__Task to complete__:
Turn the listing lines from the line with "2020 uitvoering" up to and including the line with "The 14560 slice" into a Markdown table with columns Row and Line, numbering each row and skipping blank lines.

Dataset records:
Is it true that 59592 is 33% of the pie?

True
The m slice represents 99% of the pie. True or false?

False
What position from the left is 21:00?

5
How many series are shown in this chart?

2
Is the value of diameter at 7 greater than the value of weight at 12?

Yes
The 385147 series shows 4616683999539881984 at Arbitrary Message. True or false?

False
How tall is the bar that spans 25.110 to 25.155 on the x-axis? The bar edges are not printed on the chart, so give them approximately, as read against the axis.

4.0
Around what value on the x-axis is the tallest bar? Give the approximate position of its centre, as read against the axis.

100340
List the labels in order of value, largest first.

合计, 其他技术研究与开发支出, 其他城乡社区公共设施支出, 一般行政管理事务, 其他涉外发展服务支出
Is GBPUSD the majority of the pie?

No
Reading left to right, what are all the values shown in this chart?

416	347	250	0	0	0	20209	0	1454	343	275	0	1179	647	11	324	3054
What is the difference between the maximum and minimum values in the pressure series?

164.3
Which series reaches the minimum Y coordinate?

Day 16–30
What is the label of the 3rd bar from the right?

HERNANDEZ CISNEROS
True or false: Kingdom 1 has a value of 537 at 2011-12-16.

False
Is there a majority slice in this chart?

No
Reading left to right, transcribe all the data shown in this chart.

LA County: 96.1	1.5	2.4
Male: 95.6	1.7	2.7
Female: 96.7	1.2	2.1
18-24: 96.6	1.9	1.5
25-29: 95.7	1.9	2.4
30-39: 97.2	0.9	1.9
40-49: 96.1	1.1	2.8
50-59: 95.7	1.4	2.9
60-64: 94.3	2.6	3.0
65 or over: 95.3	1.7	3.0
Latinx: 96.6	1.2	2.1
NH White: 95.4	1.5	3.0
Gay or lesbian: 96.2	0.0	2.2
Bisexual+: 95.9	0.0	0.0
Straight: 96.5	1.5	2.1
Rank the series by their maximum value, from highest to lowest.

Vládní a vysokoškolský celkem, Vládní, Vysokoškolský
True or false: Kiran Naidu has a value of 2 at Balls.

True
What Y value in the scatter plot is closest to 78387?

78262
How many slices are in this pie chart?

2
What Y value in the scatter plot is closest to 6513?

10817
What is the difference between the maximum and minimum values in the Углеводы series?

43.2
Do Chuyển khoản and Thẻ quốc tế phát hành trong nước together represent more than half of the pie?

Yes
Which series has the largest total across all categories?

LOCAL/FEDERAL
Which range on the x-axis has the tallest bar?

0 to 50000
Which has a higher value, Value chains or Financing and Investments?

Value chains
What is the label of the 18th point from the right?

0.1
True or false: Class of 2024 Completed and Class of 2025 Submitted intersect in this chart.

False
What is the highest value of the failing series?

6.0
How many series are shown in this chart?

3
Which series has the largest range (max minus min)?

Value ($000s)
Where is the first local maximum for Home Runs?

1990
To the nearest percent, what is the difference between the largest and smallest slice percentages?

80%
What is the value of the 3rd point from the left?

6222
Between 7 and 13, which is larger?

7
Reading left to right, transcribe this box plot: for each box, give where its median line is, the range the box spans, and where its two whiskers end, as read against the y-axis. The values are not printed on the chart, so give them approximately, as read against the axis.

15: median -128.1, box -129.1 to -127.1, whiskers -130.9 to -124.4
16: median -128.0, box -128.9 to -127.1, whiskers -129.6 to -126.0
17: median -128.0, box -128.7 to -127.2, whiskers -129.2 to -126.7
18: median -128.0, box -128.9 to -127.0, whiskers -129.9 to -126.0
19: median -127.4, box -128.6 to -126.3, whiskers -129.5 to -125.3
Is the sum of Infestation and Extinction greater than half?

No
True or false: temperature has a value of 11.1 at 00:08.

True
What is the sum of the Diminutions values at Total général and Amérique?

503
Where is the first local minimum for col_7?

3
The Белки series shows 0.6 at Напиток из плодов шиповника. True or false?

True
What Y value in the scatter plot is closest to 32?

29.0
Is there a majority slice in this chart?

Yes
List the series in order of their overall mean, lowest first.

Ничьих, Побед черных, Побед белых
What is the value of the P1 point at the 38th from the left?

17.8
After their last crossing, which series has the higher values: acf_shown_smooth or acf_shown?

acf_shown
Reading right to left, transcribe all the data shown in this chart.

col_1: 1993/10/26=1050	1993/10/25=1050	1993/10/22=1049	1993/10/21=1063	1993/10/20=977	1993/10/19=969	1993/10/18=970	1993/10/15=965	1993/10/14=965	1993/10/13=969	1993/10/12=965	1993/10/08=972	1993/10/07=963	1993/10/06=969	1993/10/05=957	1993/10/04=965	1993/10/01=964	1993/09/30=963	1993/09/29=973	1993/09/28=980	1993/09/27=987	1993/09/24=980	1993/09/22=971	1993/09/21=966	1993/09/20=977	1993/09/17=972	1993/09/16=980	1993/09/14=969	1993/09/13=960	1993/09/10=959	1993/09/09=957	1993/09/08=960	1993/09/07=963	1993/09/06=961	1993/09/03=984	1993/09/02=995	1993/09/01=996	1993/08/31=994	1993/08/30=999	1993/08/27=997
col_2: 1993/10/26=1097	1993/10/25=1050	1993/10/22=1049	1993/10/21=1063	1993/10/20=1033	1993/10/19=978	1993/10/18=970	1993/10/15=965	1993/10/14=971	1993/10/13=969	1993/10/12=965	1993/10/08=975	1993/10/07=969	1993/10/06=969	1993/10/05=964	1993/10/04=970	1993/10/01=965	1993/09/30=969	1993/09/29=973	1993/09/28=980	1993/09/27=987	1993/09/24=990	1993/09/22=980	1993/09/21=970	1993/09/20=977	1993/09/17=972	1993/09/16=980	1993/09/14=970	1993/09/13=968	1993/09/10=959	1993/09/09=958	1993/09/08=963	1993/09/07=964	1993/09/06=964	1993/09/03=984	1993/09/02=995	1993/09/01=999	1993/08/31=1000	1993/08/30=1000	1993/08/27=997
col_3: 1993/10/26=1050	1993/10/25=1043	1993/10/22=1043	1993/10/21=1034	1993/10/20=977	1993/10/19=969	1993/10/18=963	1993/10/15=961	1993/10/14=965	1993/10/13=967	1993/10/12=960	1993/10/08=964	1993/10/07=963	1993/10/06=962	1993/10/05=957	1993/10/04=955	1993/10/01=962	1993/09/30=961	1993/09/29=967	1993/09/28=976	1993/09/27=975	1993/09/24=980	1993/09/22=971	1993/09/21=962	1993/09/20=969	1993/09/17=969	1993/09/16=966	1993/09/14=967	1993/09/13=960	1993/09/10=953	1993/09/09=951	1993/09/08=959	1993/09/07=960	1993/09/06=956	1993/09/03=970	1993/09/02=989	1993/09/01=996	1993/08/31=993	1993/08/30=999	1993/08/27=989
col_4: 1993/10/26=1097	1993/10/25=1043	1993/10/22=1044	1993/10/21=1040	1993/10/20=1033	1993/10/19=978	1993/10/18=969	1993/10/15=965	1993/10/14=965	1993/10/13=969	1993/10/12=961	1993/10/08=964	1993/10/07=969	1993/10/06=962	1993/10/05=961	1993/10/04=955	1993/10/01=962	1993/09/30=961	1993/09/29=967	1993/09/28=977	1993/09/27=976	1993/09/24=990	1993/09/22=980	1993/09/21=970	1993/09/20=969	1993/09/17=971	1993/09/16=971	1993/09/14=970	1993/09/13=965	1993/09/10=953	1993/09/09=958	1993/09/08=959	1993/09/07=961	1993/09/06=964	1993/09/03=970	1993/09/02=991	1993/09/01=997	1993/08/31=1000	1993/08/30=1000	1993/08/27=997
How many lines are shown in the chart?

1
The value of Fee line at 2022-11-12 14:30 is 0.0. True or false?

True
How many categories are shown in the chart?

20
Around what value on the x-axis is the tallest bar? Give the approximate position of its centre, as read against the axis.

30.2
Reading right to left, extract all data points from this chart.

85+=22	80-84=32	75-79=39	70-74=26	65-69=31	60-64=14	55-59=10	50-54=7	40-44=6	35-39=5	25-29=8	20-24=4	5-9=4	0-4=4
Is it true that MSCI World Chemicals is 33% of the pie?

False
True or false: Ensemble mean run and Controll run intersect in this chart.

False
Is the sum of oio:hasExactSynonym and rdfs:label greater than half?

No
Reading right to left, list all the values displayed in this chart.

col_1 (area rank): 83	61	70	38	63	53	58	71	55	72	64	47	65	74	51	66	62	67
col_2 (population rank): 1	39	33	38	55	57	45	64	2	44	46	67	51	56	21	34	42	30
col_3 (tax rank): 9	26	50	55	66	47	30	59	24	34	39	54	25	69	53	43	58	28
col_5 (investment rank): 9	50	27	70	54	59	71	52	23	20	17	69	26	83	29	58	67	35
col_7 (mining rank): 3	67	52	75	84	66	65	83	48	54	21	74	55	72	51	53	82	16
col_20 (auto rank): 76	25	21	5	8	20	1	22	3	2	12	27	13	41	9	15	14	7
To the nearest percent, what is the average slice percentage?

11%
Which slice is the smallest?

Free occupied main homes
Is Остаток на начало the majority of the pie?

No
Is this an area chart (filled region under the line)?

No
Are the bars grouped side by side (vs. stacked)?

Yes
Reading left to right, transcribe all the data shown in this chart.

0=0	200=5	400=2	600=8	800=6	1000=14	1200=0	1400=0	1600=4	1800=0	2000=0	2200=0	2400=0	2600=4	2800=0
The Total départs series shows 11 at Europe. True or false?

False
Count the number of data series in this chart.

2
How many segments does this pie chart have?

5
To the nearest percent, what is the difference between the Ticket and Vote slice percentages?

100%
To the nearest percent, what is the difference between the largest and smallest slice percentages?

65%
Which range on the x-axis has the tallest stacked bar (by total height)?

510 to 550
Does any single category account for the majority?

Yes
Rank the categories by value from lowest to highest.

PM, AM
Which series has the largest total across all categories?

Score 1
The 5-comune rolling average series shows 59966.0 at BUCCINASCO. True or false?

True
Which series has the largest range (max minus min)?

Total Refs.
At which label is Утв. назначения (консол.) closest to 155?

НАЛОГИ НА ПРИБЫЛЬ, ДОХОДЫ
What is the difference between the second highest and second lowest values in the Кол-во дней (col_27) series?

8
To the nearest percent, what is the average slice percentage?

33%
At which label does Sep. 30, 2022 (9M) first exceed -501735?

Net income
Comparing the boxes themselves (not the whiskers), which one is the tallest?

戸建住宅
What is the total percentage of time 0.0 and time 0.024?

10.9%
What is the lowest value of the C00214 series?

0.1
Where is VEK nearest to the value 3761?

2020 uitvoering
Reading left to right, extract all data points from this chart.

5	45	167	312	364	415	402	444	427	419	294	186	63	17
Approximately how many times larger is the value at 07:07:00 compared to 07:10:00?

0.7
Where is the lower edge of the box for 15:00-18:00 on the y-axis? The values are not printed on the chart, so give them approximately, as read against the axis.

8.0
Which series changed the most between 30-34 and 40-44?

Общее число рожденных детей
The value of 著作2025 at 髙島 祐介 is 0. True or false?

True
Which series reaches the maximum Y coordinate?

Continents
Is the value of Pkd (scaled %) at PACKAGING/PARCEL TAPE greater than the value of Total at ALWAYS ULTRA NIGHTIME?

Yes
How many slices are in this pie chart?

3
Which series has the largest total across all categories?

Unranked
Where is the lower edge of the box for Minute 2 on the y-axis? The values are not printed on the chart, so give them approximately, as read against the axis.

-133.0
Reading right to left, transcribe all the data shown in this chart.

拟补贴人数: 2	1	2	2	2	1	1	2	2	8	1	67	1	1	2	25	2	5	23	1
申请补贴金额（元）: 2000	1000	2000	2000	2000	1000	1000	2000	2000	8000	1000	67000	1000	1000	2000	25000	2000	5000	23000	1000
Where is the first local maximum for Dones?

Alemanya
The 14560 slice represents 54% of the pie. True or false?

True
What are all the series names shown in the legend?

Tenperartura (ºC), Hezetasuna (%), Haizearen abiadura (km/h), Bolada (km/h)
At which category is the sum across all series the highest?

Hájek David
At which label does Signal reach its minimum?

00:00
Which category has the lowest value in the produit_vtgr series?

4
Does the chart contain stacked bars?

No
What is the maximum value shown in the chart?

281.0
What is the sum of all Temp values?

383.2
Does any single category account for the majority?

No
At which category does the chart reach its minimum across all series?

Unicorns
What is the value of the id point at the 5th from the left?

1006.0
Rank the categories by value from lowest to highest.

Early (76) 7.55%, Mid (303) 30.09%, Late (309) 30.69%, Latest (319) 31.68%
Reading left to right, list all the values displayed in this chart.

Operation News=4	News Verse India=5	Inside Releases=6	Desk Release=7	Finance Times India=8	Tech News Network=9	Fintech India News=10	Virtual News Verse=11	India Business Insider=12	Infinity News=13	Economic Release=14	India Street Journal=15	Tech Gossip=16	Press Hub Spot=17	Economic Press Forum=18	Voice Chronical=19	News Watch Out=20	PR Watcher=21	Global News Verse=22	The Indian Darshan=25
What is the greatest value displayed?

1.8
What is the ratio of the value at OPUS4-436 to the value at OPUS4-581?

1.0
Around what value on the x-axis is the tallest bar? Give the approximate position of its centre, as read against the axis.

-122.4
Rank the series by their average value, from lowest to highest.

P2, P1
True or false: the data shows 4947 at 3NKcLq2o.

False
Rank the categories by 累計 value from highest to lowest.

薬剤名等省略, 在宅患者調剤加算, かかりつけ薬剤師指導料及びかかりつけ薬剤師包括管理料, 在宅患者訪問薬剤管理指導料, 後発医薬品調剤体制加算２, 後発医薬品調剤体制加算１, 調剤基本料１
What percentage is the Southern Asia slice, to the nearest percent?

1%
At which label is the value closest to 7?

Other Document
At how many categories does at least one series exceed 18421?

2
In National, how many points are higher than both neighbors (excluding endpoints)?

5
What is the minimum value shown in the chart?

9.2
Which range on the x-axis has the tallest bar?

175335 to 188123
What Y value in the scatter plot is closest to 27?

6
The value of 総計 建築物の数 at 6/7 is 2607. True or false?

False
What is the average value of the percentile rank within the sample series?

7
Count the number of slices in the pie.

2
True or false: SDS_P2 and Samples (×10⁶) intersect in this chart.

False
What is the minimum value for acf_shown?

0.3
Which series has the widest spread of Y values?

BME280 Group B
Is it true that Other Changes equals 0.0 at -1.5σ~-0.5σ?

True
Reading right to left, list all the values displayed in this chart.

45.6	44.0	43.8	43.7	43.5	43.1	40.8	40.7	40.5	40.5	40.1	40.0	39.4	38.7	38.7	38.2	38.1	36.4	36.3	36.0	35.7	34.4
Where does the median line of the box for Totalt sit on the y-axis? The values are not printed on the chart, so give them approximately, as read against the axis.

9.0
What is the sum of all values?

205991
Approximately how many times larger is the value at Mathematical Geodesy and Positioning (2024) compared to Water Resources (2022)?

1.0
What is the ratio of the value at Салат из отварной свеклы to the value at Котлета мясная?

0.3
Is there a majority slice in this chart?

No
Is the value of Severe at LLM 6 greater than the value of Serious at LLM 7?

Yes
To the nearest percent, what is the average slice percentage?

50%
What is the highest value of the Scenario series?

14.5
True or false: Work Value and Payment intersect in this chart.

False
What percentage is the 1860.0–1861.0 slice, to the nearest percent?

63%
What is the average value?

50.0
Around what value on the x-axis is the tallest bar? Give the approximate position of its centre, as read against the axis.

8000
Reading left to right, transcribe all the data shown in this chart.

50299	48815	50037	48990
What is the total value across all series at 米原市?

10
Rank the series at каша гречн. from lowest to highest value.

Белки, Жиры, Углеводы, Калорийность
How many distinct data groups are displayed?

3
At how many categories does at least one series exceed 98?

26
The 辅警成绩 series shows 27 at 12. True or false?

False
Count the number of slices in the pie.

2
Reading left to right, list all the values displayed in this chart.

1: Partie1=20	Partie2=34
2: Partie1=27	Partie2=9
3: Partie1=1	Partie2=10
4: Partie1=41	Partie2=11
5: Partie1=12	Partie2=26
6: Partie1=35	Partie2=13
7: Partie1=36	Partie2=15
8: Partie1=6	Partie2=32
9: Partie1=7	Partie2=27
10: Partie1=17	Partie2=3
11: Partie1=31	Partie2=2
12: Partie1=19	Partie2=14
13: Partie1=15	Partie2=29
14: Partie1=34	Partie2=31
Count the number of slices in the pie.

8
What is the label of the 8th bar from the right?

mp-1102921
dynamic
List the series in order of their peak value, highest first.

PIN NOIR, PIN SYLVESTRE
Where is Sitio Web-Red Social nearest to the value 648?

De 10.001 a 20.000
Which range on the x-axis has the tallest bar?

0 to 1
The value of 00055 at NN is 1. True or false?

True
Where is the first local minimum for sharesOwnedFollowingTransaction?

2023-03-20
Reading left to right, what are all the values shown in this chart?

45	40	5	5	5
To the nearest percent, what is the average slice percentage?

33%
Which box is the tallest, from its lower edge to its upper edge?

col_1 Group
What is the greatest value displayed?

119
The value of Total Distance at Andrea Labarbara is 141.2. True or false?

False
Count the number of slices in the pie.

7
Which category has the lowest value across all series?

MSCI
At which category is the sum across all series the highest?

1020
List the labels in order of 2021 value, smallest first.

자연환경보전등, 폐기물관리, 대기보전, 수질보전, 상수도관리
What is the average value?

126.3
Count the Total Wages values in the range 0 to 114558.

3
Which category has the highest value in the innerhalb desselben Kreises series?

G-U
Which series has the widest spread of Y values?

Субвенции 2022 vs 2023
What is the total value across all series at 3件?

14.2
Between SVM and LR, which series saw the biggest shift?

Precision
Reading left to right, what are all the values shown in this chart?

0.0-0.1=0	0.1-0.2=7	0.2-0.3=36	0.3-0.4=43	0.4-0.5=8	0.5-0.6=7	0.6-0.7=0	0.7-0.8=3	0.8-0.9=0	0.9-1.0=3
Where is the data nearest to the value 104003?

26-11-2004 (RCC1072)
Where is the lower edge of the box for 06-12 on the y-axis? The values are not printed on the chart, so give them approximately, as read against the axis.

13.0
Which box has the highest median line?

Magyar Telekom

__Exercise solution__:
| Row | Line |
|---|---|
| 1 | 2020 uitvoering |
| 2 | Reading left to right, extract all data points from this chart. |
| 3 | 5	45	167	312	364	415	402	444	427	419	294	186	63	17 |
| 4 | Approximately how many times larger is the value at 07:07:00 compared to 07:10:00? |
| 5 | 0.7 |
| 6 | Where is the lower edge of the box for 15:00-18:00 on the y-axis? The values are not printed on the chart, so give them approximately, as read against the axis. |
| 7 | 8.0 |
| 8 | Which series changed the most between 30-34 and 40-44? |
| 9 | Общее число рожденных детей |
| 10 | The value of 著作2025 at 髙島 祐介 is 0. True or false? |
| 11 | True |
| 12 | Which series reaches the maximum Y coordinate? |
| 13 | Continents |
| 14 | Is the value of Pkd (scaled %) at PACKAGING/PARCEL TAPE greater than the value of Total at ALWAYS ULTRA NIGHTIME? |
| 15 | Yes |
| 16 | How many slices are in this pie chart? |
| 17 | 3 |
| 18 | Which series has the largest total across all categories? |
| 19 | Unranked |
| 20 | Where is the lower edge of the box for Minute 2 on the y-axis? The values are not printed on the chart, so give them approximately, as read against the axis. |
| 21 | -133.0 |
| 22 | Reading right to left, transcribe all the data shown in this chart. |
| 23 | 拟补贴人数: 2	1	2	2	2	1	1	2	2	8	1	67	1	1	2	25	2	5	23	1 |
| 24 | 申请补贴金额（元）: 2000	1000	2000	2000	2000	1000	1000	2000	2000	8000	1000	67000	1000	1000	2000	25000	2000	5000	23000	1000 |
| 25 | Where is the first local maximum for Dones? |
| 26 | Alemanya |
| 27 | The 14560 slice represents 54% of the pie. True or false? |